▶ [Extrait]
Les gravures de Mejías donnent naissance à des formes géométriques qui ressortent grâce à l’utilisation d’un noir et blanc profond. Avec cette technique, les personnages semblent se fondre dans les décors, qui sont souvent très détaillés. Les planches sont chargées de détails, avec une mention particulière pour les très beaux paysages de l’île. Les récitatifs s’insèrent et participent pleinement au dessin. Les scènes d’action apparaissent confuses au premier regard, avec une variété de points de vue et un mélange entre textes et dessins, mais prennent leur sens après une exploration attentive des cases. Mejías insère des références graphiques, comme le célèbre Tres de Mayo de Goya, et historiques, lorsque Michael Collins – leader indépendantiste irlandais – et Gandhi visitent Griselio dans son sommeil, pour lui donner le courage de mener à bien sa mission d’assassiner Truman. Le récit prend ainsi, à certains moment, une tournure poétique, comme lorsque l’auteur insère un « interlude » avec un enfant qui cueille une mangue.

▶ [Données enregistrées]
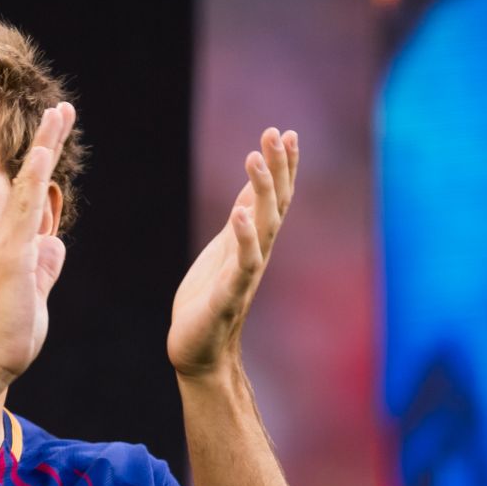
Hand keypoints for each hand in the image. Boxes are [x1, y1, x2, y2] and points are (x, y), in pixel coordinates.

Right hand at [0, 102, 74, 384]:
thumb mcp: (36, 296)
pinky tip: (42, 155)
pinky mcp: (12, 258)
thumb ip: (44, 269)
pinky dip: (32, 181)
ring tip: (60, 114)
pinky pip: (23, 212)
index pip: (34, 197)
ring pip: (28, 185)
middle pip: (31, 179)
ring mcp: (9, 245)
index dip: (44, 165)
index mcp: (17, 247)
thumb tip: (56, 243)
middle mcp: (10, 238)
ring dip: (44, 147)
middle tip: (62, 108)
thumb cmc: (7, 338)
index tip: (55, 135)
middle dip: (47, 141)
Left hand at [168, 127, 297, 377]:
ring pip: (262, 227)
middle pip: (274, 204)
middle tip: (277, 133)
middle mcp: (256, 254)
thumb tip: (249, 190)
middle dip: (277, 168)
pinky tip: (238, 214)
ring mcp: (244, 274)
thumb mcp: (223, 252)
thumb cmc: (209, 302)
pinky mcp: (228, 295)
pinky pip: (241, 264)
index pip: (275, 198)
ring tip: (255, 158)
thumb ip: (240, 223)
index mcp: (253, 242)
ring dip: (261, 192)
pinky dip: (243, 239)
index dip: (283, 167)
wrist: (200, 353)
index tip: (286, 132)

▶ [Consignes]
1. Répondez à ces questions sur l'extrait consacré aux gravures de Mejías :
(a) Qu'est-ce qui fait ressortir les formes géométriques des gravures ?
(b) Quel tableau de Goya Mejías cite-t-il comme référence graphique ?
(c) Que fait l'enfant dans l'« interlude » ?
2. D'après l'extrait, pour quelle raison Michael Collins et Gandhi rendent-ils visite à Griselio dans son sommeil ? Répondez en une à trois phrases.
3. Poursuivez l'extrait sur les gravures de Mejías après sa dernière phrase.

▶ [Corrigé des exercices]
1.
(a) L'utilisation d'un noir et blanc profond.
(b) Le Tres de Mayo.
(c) Il cueille une mangue.

2. Ils viennent lui donner le courage de mener à bien sa mission, qui consiste à assassiner Truman.

3.
Le travail de mémoire de l’album passe par la mise en évidence de figures de l’indépendantisme, à commencer par Pedro Albizu Campos. Homme noir issu d’une famille pauvre de l’île, celui-ci obtient une bourse qui lui permet de ressortir avec un diplôme en droit de l’université d’Harvard. De retour à Porto Rico, il devient un leader nationaliste. Mejías représente ainsi un meeting d’Albizu Campos lors duquel il souligne l’illégitimité du gouvernement américain de Porto Rico et dénonce l’enrôlement de Portoricains pour la guerre de Corée (1950-1953) et le test sur l’île d’armes nucléaires et chimiques. Il faut dire que Porto Rico joue un rôle militaire stratégique pour les États-Unis. L’album s’arrête aussi sur Griselio Torresola, chargé avec son compère Oscar Collazo d’assassiner Truman : Mejías met en scène leur départ pour Washington, relate la manière dont ils montent leur plan d’attaque et enfin l’échec de leur tentative. L’album s’attarde notamment sur la psyché de Griselio (1925-1950), jeune militant de 25 ans conditionné pour mener à bien l’attentat contre Truman, et finalement assassiné par un policier de la Blair House. Les planches des préparatifs de l’attentat s’avèrent particulièrement saisissante sur le plan graphique : les termes que Griselio se répète inlassablement – charger, armer, viser, presser la détente – envahissent ainsi une double page.
Produit d’un patient travail d’orfèvre, Et l’île s’embrasa est un bel objet qui séduit par sa force graphique et par son sujet, tant l’histoire de Porto Rico est mal connue des deux côtés de l’Atlantique.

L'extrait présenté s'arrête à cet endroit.